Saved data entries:
********************

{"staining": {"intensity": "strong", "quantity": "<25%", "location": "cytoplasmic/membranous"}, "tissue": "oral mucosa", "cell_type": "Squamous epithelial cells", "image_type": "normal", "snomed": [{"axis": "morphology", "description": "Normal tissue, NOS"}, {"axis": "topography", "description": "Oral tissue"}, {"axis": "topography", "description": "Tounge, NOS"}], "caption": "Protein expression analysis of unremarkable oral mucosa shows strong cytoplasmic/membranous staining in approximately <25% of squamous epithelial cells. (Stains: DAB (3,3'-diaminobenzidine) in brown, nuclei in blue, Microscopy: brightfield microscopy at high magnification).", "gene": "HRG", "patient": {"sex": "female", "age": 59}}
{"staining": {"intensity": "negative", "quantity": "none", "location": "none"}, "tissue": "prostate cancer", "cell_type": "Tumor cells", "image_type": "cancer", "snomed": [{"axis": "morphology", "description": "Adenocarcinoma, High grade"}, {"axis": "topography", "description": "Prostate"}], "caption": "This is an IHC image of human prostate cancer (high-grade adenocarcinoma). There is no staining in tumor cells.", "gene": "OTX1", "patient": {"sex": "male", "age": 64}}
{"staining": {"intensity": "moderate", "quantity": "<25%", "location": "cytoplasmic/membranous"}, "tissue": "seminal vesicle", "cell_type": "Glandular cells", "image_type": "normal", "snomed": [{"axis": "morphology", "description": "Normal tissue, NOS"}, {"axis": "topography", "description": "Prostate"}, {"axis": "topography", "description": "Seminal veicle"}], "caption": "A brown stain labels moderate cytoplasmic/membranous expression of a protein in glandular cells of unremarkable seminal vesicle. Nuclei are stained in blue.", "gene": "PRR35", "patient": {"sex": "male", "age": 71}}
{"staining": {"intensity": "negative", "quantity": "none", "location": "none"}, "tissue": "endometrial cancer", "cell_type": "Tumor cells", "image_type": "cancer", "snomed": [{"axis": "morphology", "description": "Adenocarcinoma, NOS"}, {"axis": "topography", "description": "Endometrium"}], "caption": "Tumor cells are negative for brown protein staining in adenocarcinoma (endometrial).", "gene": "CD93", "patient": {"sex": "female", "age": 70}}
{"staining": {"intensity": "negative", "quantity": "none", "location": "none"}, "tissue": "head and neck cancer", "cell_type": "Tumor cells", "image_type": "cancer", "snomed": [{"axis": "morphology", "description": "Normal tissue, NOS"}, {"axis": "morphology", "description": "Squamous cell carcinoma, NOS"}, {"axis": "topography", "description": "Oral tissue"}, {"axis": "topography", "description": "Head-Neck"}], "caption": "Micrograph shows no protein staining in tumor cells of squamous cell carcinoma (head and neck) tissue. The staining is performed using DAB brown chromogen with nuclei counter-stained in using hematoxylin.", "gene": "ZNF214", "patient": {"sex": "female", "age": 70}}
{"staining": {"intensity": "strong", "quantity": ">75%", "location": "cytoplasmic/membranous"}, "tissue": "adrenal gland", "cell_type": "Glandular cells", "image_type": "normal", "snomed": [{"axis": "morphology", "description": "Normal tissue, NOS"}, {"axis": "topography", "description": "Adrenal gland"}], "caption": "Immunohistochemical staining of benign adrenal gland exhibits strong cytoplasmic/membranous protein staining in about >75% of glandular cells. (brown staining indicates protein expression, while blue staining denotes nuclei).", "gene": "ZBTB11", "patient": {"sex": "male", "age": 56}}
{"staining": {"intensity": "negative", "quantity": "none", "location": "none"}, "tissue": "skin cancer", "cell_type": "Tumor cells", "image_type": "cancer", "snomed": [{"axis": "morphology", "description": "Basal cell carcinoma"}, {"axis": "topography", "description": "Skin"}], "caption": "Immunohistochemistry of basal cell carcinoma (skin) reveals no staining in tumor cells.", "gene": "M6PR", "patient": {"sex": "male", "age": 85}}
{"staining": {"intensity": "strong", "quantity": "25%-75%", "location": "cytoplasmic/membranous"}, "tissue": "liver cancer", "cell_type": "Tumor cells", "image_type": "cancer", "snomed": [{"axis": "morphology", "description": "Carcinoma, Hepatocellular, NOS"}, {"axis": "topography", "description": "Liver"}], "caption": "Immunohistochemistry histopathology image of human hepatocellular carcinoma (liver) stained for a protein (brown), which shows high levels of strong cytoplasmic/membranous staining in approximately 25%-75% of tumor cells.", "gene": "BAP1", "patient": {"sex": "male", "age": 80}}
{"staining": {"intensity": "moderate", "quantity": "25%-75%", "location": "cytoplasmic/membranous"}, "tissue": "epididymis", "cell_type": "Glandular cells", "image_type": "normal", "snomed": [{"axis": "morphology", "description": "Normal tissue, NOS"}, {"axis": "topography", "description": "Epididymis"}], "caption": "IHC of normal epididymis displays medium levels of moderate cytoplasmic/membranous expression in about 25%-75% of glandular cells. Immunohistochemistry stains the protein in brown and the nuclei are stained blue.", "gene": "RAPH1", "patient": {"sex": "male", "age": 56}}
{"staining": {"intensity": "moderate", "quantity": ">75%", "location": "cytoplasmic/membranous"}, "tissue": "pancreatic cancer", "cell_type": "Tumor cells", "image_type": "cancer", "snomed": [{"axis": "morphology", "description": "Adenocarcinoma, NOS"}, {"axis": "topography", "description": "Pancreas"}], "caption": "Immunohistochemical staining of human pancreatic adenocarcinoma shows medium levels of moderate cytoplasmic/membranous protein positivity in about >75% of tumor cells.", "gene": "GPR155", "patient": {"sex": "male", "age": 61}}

********************

WHAT IS EXPECTED - All records above must be set down exactly, please.

SOLUTION FOR THIS PROBLEM -
{"staining": {"intensity": "strong", "quantity": "<25%", "location": "cytoplasmic/membranous"}, "tissue": "oral mucosa", "cell_type": "Squamous epithelial cells", "image_type": "normal", "snomed": [{"axis": "morphology", "description": "Normal tissue, NOS"}, {"axis": "topography", "description": "Oral tissue"}, {"axis": "topography", "description": "Tounge, NOS"}], "caption": "Protein expression analysis of unremarkable oral mucosa shows strong cytoplasmic/membranous staining in approximately <25% of squamous epithelial cells. (Stains: DAB (3,3'-diaminobenzidine) in brown, nuclei in blue, Microscopy: brightfield microscopy at high magnification).", "gene": "HRG", "patient": {"sex": "female", "age": 59}}
{"staining": {"intensity": "negative", "quantity": "none", "location": "none"}, "tissue": "prostate cancer", "cell_type": "Tumor cells", "image_type": "cancer", "snomed": [{"axis": "morphology", "description": "Adenocarcinoma, High grade"}, {"axis": "topography", "description": "Prostate"}], "caption": "This is an IHC image of human prostate cancer (high-grade adenocarcinoma). There is no staining in tumor cells.", "gene": "OTX1", "patient": {"sex": "male", "age": 64}}
{"staining": {"intensity": "moderate", "quantity": "<25%", "location": "cytoplasmic/membranous"}, "tissue": "seminal vesicle", "cell_type": "Glandular cells", "image_type": "normal", "snomed": [{"axis": "morphology", "description": "Normal tissue, NOS"}, {"axis": "topography", "description": "Prostate"}, {"axis": "topography", "description": "Seminal veicle"}], "caption": "A brown stain labels moderate cytoplasmic/membranous expression of a protein in glandular cells of unremarkable seminal vesicle. Nuclei are stained in blue.", "gene": "PRR35", "patient": {"sex": "male", "age": 71}}
{"staining": {"intensity": "negative", "quantity": "none", "location": "none"}, "tissue": "endometrial cancer", "cell_type": "Tumor cells", "image_type": "cancer", "snomed": [{"axis": "morphology", "description": "Adenocarcinoma, NOS"}, {"axis": "topography", "description": "Endometrium"}], "caption": "Tumor cells are negative for brown protein staining in adenocarcinoma (endometrial).", "gene": "CD93", "patient": {"sex": "female", "age": 70}}
{"staining": {"intensity": "negative", "quantity": "none", "location": "none"}, "tissue": "head and neck cancer", "cell_type": "Tumor cells", "image_type": "cancer", "snomed": [{"axis": "morphology", "description": "Normal tissue, NOS"}, {"axis": "morphology", "description": "Squamous cell carcinoma, NOS"}, {"axis": "topography", "description": "Oral tissue"}, {"axis": "topography", "description": "Head-Neck"}], "caption": "Micrograph shows no protein staining in tumor cells of squamous cell carcinoma (head and neck) tissue. The staining is performed using DAB brown chromogen with nuclei counter-stained in using hematoxylin.", "gene": "ZNF214", "patient": {"sex": "female", "age": 70}}
{"staining": {"intensity": "strong", "quantity": ">75%", "location": "cytoplasmic/membranous"}, "tissue": "adrenal gland", "cell_type": "Glandular cells", "image_type": "normal", "snomed": [{"axis": "morphology", "description": "Normal tissue, NOS"}, {"axis": "topography", "description": "Adrenal gland"}], "caption": "Immunohistochemical staining of benign adrenal gland exhibits strong cytoplasmic/membranous protein staining in about >75% of glandular cells. (brown staining indicates protein expression, while blue staining denotes nuclei).", "gene": "ZBTB11", "patient": {"sex": "male", "age": 56}}
{"staining": {"intensity": "negative", "quantity": "none", "location": "none"}, "tissue": "skin cancer", "cell_type": "Tumor cells", "image_type": "cancer", "snomed": [{"axis": "morphology", "description": "Basal cell carcinoma"}, {"axis": "topography", "description": "Skin"}], "caption": "Immunohistochemistry of basal cell carcinoma (skin) reveals no staining in tumor cells.", "gene": "M6PR", "patient": {"sex": "male", "age": 85}}
{"staining": {"intensity": "strong", "quantity": "25%-75%", "location": "cytoplasmic/membranous"}, "tissue": "liver cancer", "cell_type": "Tumor cells", "image_type": "cancer", "snomed": [{"axis": "morphology", "description": "Carcinoma, Hepatocellular, NOS"}, {"axis": "topography", "description": "Liver"}], "caption": "Immunohistochemistry histopathology image of human hepatocellular carcinoma (liver) stained for a protein (brown), which shows high levels of strong cytoplasmic/membranous staining in approximately 25%-75% of tumor cells.", "gene": "BAP1", "patient": {"sex": "male", "age": 80}}
{"staining": {"intensity": "moderate", "quantity": "25%-75%", "location": "cytoplasmic/membranous"}, "tissue": "epididymis", "cell_type": "Glandular cells", "image_type": "normal", "snomed": [{"axis": "morphology", "description": "Normal tissue, NOS"}, {"axis": "topography", "description": "Epididymis"}], "caption": "IHC of normal epididymis displays medium levels of moderate cytoplasmic/membranous expression in about 25%-75% of glandular cells. Immunohistochemistry stains the protein in brown and the nuclei are stained blue.", "gene": "RAPH1", "patient": {"sex": "male", "age": 56}}
{"staining": {"intensity": "moderate", "quantity": ">75%", "location": "cytoplasmic/membranous"}, "tissue": "pancreatic cancer", "cell_type": "Tumor cells", "image_type": "cancer", "snomed": [{"axis": "morphology", "description": "Adenocarcinoma, NOS"}, {"axis": "topography", "description": "Pancreas"}], "caption": "Immunohistochemical staining of human pancreatic adenocarcinoma shows medium levels of moderate cytoplasmic/membranous protein positivity in about >75% of tumor cells.", "gene": "GPR155", "patient": {"sex": "male", "age": 61}}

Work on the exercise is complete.